The TRISS trial has just published, specifically considering patients with septic shock (TRICC looked at all critical care patients). This group used leukodepleted blood, and looked for equivalence between 7g/dl and 9g/dl. The design was very similar to the TRICC trial. Enthusiasm has clearly increased, with no physician refusal pre-intervention, and a massive consent rate of 97% in eligible patients. The authors set their sensitivity (power) for the same absolute risk reduction as in the TRICC trial (20%). The mortality of patients with septic shock is higher than the TRICC population, so the absolute risk reduction would be greater (9%) and less patients were needed (a very round 1000). Unlike the TRICC trial the recruitment target was achieved.
The TRISS trial was in my opinion an excellently designed and conducted trial, with the punchline being that there was no difference in mortality between the two groups.

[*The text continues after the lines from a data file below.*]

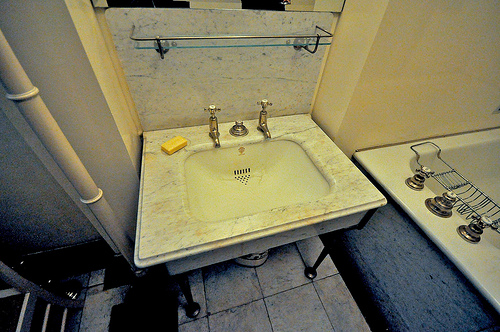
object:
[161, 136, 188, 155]
soap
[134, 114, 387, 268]
sink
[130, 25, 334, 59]
shelf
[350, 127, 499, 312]
tub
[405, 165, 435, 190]
faucets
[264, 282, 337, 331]
tile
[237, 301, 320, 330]
floor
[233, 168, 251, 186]
drain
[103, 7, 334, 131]
backsplash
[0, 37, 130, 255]
pipe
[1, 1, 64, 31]
wall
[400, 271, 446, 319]
marble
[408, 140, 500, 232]
rack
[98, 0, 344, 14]
mirror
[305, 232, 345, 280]
leg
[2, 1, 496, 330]
bathroom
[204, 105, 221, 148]
faucets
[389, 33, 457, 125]
wall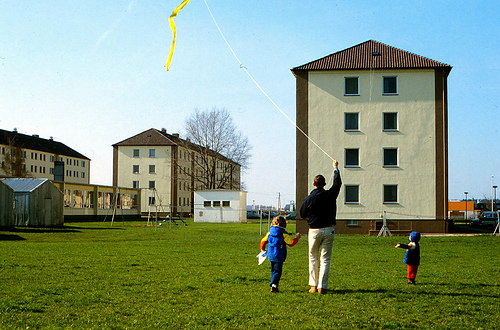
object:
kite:
[164, 0, 192, 70]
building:
[289, 37, 453, 234]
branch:
[205, 123, 211, 137]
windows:
[384, 78, 394, 94]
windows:
[347, 76, 357, 97]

I think one nagging doubt that clinicians may still have regards the patient with ischaemic heart disease. Patients who were actively having an MI or unstable angina were not included in either this or the TRICC trial. The transfusion strategy for patients with active ischaemia is not something for discussion now as the evidence is contradictory and I don’t think we have a clear answer yet. In the TRISS trial, a post-hoc analysis was undertaken of the patients with myocardial ischaemia (table S14 of the supplementary appendix). Whist 2.7% of patients in the restrictive group and only 1.2% in the liberal group had myocardial ischaemia, this did not reach statistical significance (small numbers with a low baseline incidence). The definition of myocardial ischaemia was STEMI / NSTEMI or unstable angina for which the patient received treatment, a pretty robust threshold. The two groups each contained similar numbers of patients with a previous MI (33 vs 30), angina being more common in the restrictive group (26 vs 7). Whilst this trial was not designed to look at patients with coronary artery disease I still think these results are relatively reassuring.
These are only my thoughts about these two studies, I’d be really interested to read yours. Please feel free to disagree and remember no comment is a stupid one. I’ll maybe try to link this discussion into later posts about ARISE and ProMISe, waiting to see if the Surviving Sepsis Campaign can finally bring themselves to say goodbye to a beautiful relationship with Rivers.